Data show that from 2014 to 2018, thousands of natural disasters occurred in the country every year. Floods, landslides, tropical cyclones, droughts andangin puting beliung (small tornadoes) have happened one after another across the archipelago, claiming lives and causing material losses.

How many of us would blame ourselves for the disasters? The fact is that many of the calamities were man-made. They struck as a result of environmental degradation that humans have caused. When desire for fast profit and growth beats the vision of sustainability, nature will retaliate in the form of disaster.

Over the weekend, floods and landslides hit Papua, Yogyakarta and Central Java, killing nearly 90 people with 74 still missing and displacing more than 4,000 others.

A resident of Jayapura, Papua, said he heard a rumbling sound of large rocks tumbling down the Cyclops Mountains when a flash flood came. National Disaster Mitigation Agency (BNPB) spokesperson Sutopo Purwo Nugroho and Indonesian Environmental Forum (Walhi) Papua head Aiesh Rumbekwan agreed that environmental damage in Cyclops Nature Reserve was the cause of the disasters.

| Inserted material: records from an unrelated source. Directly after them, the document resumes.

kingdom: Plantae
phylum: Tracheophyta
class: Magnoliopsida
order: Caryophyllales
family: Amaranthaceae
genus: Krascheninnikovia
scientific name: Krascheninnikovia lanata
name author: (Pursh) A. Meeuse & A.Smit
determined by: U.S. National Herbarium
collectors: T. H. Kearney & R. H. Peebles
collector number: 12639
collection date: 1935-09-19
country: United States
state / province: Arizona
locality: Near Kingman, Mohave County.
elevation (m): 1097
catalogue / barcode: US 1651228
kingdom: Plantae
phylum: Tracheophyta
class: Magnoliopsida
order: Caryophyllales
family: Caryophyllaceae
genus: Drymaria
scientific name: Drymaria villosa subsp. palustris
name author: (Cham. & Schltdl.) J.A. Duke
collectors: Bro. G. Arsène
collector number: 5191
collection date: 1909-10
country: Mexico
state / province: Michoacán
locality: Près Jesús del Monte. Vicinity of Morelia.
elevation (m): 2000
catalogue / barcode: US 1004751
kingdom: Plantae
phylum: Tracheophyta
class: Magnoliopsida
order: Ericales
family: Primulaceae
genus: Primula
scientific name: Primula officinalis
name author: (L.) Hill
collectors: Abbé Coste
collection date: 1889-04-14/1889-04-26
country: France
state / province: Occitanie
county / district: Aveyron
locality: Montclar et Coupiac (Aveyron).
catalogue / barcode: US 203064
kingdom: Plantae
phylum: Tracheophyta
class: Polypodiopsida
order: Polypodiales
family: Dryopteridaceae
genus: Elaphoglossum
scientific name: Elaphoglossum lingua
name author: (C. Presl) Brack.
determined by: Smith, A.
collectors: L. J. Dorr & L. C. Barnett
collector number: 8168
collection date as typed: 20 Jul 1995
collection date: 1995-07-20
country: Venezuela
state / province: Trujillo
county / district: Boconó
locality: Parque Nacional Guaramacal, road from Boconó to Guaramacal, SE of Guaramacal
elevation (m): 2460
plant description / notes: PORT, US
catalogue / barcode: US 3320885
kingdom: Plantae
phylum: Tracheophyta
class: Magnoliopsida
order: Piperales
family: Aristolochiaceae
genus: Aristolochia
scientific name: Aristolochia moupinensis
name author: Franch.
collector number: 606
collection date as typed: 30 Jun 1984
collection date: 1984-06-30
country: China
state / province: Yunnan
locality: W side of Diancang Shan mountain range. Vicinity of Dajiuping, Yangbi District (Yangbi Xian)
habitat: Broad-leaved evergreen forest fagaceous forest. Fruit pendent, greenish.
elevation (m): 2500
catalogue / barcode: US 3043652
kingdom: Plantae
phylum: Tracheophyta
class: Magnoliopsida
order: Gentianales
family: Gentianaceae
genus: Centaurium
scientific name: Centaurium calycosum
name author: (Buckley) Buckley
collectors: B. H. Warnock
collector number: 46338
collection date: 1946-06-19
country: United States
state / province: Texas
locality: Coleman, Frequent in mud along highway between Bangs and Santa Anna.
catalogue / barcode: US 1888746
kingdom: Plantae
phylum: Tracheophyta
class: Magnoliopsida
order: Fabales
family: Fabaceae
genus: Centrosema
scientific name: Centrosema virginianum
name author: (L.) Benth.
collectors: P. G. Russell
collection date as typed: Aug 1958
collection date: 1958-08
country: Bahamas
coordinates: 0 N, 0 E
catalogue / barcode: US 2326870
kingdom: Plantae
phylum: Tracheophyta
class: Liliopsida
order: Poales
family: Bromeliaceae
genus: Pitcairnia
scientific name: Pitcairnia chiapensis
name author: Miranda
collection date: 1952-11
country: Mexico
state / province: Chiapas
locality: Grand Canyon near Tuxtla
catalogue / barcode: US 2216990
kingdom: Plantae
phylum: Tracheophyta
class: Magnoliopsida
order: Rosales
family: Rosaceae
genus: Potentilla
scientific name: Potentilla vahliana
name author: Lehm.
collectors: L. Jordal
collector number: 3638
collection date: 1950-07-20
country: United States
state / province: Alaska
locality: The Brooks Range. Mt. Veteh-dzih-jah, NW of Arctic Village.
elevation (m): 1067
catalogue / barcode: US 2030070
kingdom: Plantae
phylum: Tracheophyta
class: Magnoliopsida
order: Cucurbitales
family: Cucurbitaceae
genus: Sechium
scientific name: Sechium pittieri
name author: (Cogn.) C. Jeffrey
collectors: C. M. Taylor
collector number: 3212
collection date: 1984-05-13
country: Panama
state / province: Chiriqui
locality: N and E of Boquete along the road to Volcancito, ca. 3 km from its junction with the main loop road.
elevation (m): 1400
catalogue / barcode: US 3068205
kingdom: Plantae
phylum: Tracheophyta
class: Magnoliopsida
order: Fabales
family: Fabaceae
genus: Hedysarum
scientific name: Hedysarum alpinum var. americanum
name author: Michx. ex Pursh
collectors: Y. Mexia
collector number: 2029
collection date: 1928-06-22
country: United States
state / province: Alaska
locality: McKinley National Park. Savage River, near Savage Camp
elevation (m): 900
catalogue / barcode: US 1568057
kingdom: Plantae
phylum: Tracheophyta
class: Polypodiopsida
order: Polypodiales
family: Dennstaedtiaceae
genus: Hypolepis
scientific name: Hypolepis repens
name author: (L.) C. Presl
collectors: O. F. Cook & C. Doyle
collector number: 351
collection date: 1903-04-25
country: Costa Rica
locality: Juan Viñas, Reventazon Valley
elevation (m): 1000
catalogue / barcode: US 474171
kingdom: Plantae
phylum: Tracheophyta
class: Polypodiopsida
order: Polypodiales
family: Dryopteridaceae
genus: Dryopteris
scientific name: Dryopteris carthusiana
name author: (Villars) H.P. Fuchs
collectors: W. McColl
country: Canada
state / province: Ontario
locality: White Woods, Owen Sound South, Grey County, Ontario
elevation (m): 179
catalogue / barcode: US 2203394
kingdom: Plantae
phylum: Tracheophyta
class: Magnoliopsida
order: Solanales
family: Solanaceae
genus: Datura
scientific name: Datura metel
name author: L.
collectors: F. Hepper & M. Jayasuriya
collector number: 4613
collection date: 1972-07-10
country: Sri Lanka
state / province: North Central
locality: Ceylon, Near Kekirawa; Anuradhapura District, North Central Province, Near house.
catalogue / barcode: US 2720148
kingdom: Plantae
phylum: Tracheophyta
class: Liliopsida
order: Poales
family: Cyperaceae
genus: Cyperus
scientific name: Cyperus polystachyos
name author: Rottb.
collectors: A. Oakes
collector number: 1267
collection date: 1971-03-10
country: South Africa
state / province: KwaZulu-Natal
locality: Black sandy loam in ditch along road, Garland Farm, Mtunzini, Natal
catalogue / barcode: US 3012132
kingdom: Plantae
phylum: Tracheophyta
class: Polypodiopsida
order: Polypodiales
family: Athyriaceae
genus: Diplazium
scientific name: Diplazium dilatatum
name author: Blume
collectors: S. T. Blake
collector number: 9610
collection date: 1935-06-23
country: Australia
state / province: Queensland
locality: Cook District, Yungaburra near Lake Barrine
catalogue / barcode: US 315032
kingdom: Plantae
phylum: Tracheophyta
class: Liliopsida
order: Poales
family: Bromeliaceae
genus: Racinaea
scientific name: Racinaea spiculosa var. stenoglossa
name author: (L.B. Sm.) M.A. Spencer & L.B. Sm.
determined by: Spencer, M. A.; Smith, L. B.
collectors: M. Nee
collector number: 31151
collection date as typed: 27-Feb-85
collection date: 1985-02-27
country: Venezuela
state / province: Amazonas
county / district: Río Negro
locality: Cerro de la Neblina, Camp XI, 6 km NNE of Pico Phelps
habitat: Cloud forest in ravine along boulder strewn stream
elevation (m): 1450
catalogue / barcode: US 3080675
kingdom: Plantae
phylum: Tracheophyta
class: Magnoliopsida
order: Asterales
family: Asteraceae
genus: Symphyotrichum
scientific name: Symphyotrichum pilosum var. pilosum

Earlier in January, a bigger flood struck South Sulawesi, affecting thousands in 13 regencies and municipalities. The BNPB said the death toll from the disaster was 79.

South Sulawesi Governor Nurdin Abdullah said the flood stemmed from deforestation in the mountains and watershed area degradation along some rivers flowing from the mountains. Walhi in South Sulawesi said that even though the intense rainfall was also to blame, environmental degradation just exacerbated it. Later, Vice President Jusuf Kalla ordered the provincial government to restore the environment, especially on Bawakaraeng Mountain.

Before the recent floods in Papua and Yogyakarta, the BNPB reported that up until Feb. 7, 101 people had died this year as a result of hydrometeorological disasters. In late 2018, the agency had warned of another year of living dangerously as such disasters would remain predominant throughout 2019. The agency underlined that environmental damage would trigger the disasters, citing the 14 million hectares of “critical land” that dot the country.

The number of disasters is indeed increasing and surely worrying.

Consistently, hydrometeorological disasters have been the predominant type of calamity, with floods and landslides accounting for almost half of them. The combination of small tornadoes, forest fires and droughts — also classified as hydrometeorological—accounted for the other half of the disasters.

We have played a part in the disasters by supporting unsustainable development, evident in the rampant deforestation, which only takes quick dollars into consideration. Unless we change now, more floods and landslides will threaten our children tomorrow.